Participation Exemption
A tax regime that exempts dividends and capital gains on qualifying shareholdings from corporate income tax to avoid economic double taxation.
Definition
What it is
A participation exemption regime allows a parent company to receive dividends and (often) realise capital gains on qualifying subsidiaries without further corporate income tax. The Dutch deelnemingsvrijstelling is the textbook example, but variants exist in Luxembourg, Belgium, Spain, Switzerland, Germany (95% exemption), Singapore, and many other jurisdictions. The economic rationale is to avoid taxing the same profits twice within a corporate chain.
Conditions
Qualifying conditions usually combine several tests:
- **Minimum holding**: typically at least 5% or 10% of share capital
- **Holding period**: often 12 months
- **Subject-to-tax test**: the subsidiary must be subject to a real corporate income tax (often a 10%-15% threshold)

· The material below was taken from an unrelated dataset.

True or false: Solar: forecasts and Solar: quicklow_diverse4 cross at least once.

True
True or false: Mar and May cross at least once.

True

- **Anti-abuse rules**: passive low-taxed subsidiaries (so-called portfolio investments) are excluded
- **EU PSD overlay**: EU members align with the Parent-Subsidiary Directive's anti-abuse clause
Why it matters
Participation exemption is the engine of most international holding structures. Combined with low or zero withholding tax on outbound dividends, it allows clean profit repatriation up the corporate chain. Founders typically pick jurisdictions like the Netherlands, Luxembourg, Singapore, or Ireland precisely for this regime.
When you'll encounter it
You will rely on participation exemption every time a holding company receives dividends from operating subsidiaries, when planning an exit (capital gains on share sales are normally exempt), when designing intra-group reorganisations, and when evaluating jurisdictions for a topco or intermediate holding company.
Used in our guides
FAQ
Are all dividends exempt?
No. Dividends from low-taxed passive subsidiaries are usually excluded. The subject-to-tax test and anti-abuse rules carve them out.

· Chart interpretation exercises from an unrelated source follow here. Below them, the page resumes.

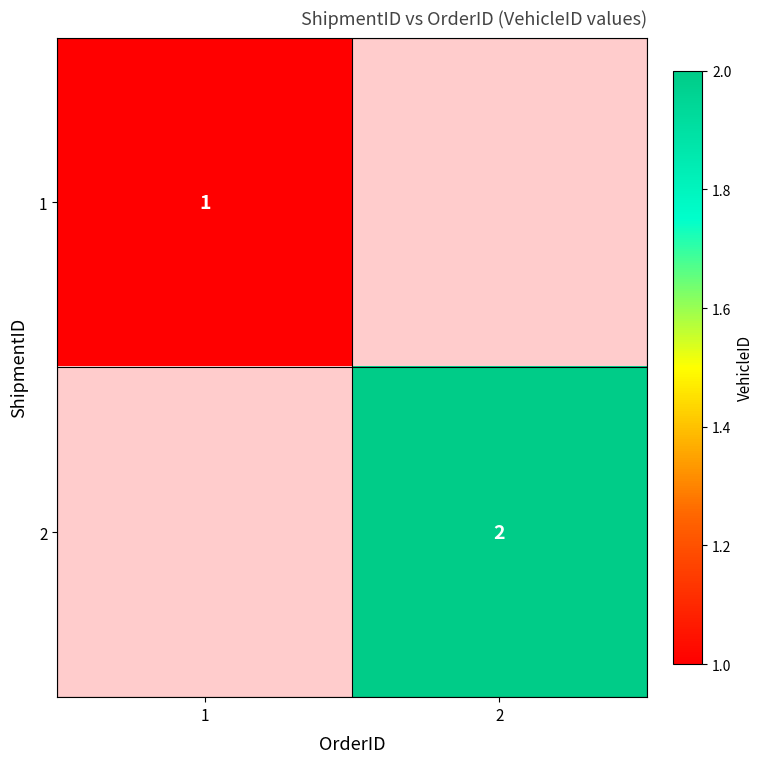

The value of 2 at 2 is 3. True or false?

False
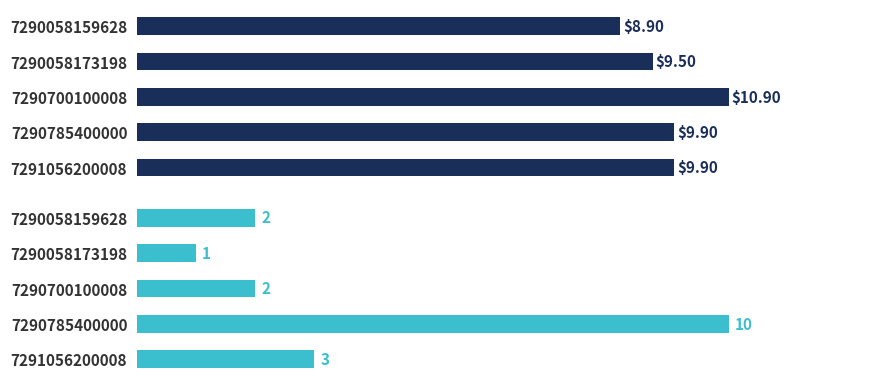

What value does the store_count series have at 7290700100008?

2.0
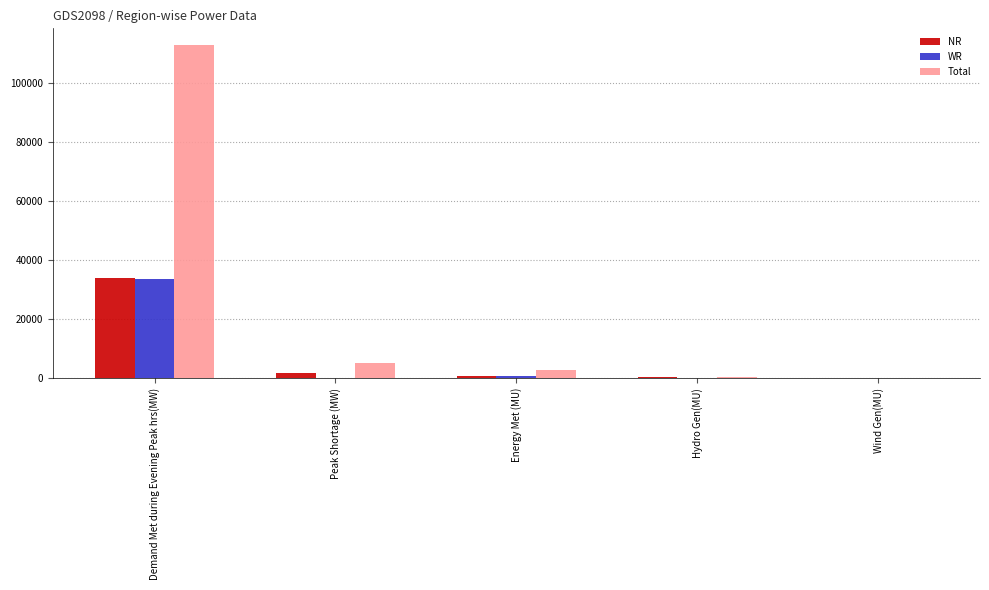

At which label is Total closest to 56577?

Peak Shortage (MW)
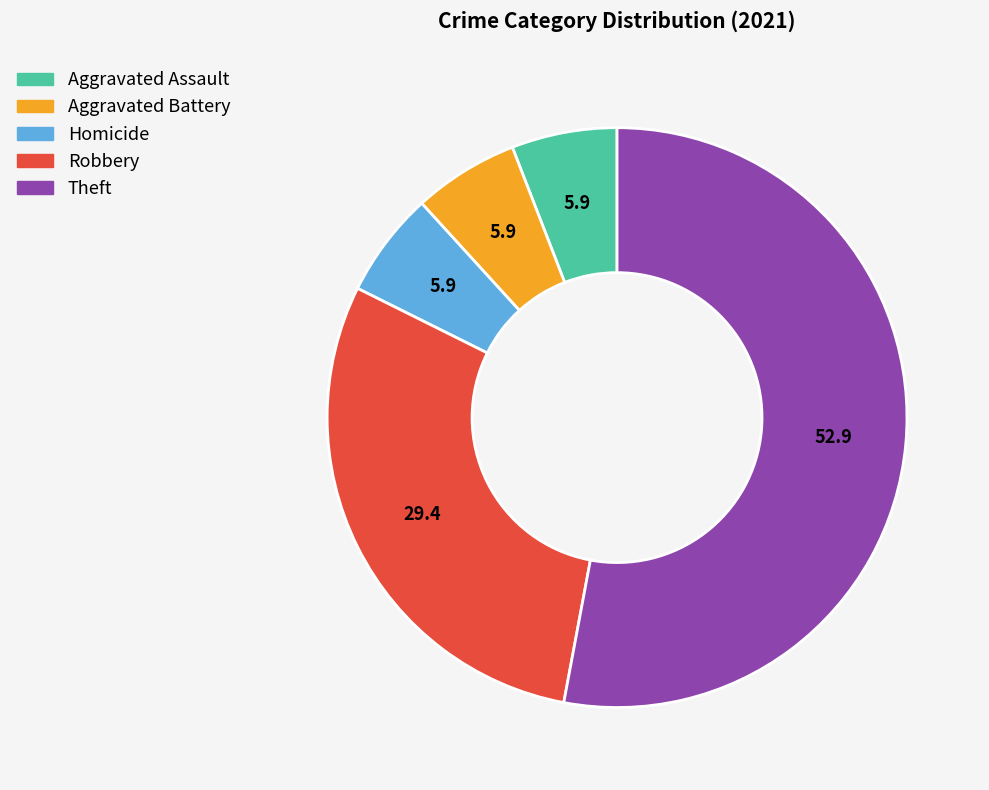

Is it true that Robbery is 39% of the pie?

False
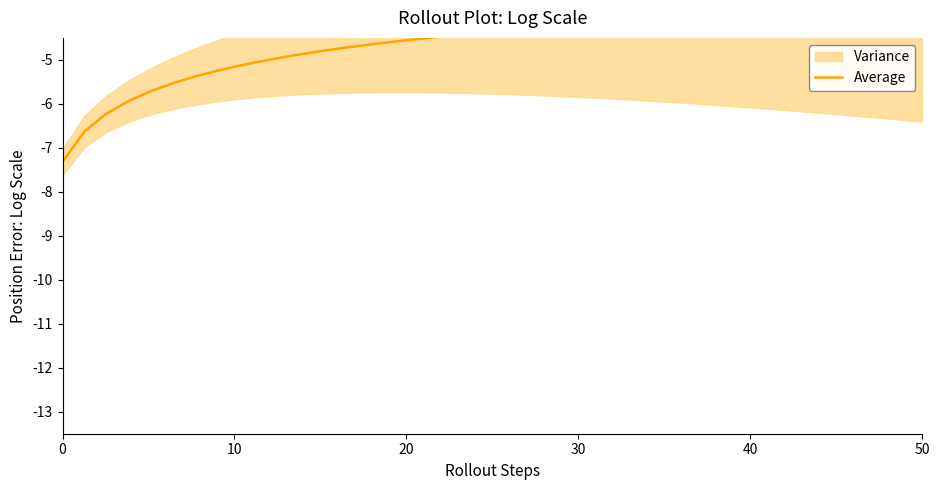

Reading left to right, extract all data points from this chart.

-7.3	-6.6	-6.2	-5.9	-5.7	-5.5	-5.4	-5.2	-5.1	-5.0	-4.9	-4.9	-4.8	-4.7	-4.6	-4.6	-4.5	-4.5	-4.4	-4.4	-4.3	-4.3	-4.3	-4.2	-4.2	-4.2	-4.1	-4.1	-4.1	-4.1	-4.0	-4.0	-4.0	-4.0	-4.0	-4.0	-3.9	-3.9	-3.9	-3.9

Does participation exemption cover capital gains?
In most full participation regimes (Netherlands, Luxembourg, Switzerland, Singapore, Spain), yes - capital gains on qualifying participations are also exempt, sometimes with conditions.
How does Pillar Two interact with participation exemption?
Participation exemption itself is preserved, but the underlying ETR of the subsidiary is tested under GloBE. A low-taxed subsidiary may still trigger top-up tax even if its dividends are exempt at parent level.